Brandeis Bridges is a collaboration between three prominent organizations on the Brandeis campus: Brandeis Israel Public Affairs Committee (BIPAC), Brandeis Black Student Organization (BBSO) and Martin Luther King & Friends. The fellowship was founded in November 2012 by the leaders of these three organizations, Ryan Yuffe ’15, Alex Thomson ’15, Amaris Brown ’16 and Cynthia Jackson ’16, with help from Amanda Dryer ’13. These founding coordinators mapped out an extensive program that includes a 10-day intercultural trip to Israel that will take place in January 2014. The coordinators met with donors and organizations to raise $50,000 to fully fund the trip, rendering it free of cost for all participants.

According to the program’s website, its founders believe that the black and Jewish communities on campus have so far been “distant,” and according to Yuffe, this trip is meant to “fill the gap between the two communities,” “cross cultural boundaries” and bond over similar interests.

“Students from non-Jewish descent [at Brandeis] feel that they are at a disadvantage because they are not fully aware of Brandeis’ Jewish roots and the campus culture that emanates from those foundations. The Jewish community at Brandeis has generally seen little organized interaction with black students and therefore has not been exposed to the community’s passions, ideas and culture,” Yuffe said.

“Dating back to before the civil rights movement, there was a robust bond between the black and Jewish communities. Leaders of both communities marched together at Selma and fought alongside on many other issues. Brandeis Bridges looks back to this period as a sign of great achievements that can be had through cooperation and mutual understanding,” Brandeis Bridges’ Facebook page states. “We believe strongly that Brandeis Bridges can begin to transform the campus environment between the two communities.”
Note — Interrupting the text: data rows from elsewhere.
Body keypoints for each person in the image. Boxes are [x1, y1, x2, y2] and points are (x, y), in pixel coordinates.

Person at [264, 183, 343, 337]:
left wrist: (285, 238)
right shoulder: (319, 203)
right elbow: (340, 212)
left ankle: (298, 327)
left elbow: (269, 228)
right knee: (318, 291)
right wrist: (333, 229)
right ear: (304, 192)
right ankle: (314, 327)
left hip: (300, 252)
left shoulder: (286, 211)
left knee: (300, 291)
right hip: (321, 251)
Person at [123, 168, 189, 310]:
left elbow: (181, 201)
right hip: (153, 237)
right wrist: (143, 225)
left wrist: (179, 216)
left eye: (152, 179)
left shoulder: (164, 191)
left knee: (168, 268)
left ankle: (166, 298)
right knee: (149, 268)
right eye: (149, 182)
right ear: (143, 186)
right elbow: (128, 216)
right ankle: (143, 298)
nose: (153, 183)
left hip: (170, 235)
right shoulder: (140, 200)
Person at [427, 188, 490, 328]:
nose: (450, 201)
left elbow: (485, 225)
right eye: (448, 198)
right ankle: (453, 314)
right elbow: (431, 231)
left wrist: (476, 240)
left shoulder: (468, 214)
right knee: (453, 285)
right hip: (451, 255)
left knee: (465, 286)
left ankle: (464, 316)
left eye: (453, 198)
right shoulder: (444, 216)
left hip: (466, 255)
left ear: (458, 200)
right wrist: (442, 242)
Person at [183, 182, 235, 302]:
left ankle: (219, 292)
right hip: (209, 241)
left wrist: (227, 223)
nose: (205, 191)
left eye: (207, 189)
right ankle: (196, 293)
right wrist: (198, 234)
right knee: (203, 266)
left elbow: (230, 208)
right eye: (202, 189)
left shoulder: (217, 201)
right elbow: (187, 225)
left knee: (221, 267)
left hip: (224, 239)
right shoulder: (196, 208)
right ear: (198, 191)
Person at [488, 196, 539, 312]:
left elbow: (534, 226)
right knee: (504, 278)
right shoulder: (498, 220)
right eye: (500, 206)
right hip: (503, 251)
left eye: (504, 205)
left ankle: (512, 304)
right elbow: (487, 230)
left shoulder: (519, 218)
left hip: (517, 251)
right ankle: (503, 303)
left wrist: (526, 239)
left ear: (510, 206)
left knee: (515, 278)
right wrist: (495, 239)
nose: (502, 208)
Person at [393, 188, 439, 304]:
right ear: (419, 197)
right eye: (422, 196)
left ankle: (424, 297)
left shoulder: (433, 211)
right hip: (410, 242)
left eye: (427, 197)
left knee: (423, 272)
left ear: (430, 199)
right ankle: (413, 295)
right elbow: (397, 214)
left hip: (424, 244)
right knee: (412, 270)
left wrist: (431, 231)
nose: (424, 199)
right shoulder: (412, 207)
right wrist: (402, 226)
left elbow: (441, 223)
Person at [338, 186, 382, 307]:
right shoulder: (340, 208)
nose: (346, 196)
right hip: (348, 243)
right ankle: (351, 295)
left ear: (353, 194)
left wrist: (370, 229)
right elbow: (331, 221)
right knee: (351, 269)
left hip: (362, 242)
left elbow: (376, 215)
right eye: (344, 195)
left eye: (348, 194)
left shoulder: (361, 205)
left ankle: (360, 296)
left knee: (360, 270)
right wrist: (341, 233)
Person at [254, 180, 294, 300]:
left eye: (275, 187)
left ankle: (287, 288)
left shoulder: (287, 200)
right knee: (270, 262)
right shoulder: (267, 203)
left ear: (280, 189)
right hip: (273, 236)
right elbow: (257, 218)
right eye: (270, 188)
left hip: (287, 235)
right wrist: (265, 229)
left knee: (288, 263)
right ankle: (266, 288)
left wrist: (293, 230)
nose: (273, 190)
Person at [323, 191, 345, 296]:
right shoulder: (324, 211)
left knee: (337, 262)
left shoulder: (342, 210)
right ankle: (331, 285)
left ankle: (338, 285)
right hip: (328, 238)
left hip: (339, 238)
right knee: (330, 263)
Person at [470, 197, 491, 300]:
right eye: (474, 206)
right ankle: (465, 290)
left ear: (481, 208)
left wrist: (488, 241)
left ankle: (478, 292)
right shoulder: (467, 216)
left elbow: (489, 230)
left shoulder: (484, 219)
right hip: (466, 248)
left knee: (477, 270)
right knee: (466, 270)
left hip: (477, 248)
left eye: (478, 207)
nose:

“This is a landmark opportunity for these communities to interact and discover their common pasts,” said Jackson. “I am really proud to be working on such an initiative.”

The Office of the President, the Office of Student Life, Hillel at Brandeis and the Department of African and Afro-American Studies have expressed their support for the program, which received funding from the Combined Jewish Philanthropies, Israel Campus Roundtable, the Jacobson Family Foundation, Brandeis University, Students Organized Against Racism and private donors.

First-year Megi Belegu said, “Brandeis Bridges seems like such an amazing opportunity. If there was a program like this for [me] I would definitely go on it myself!”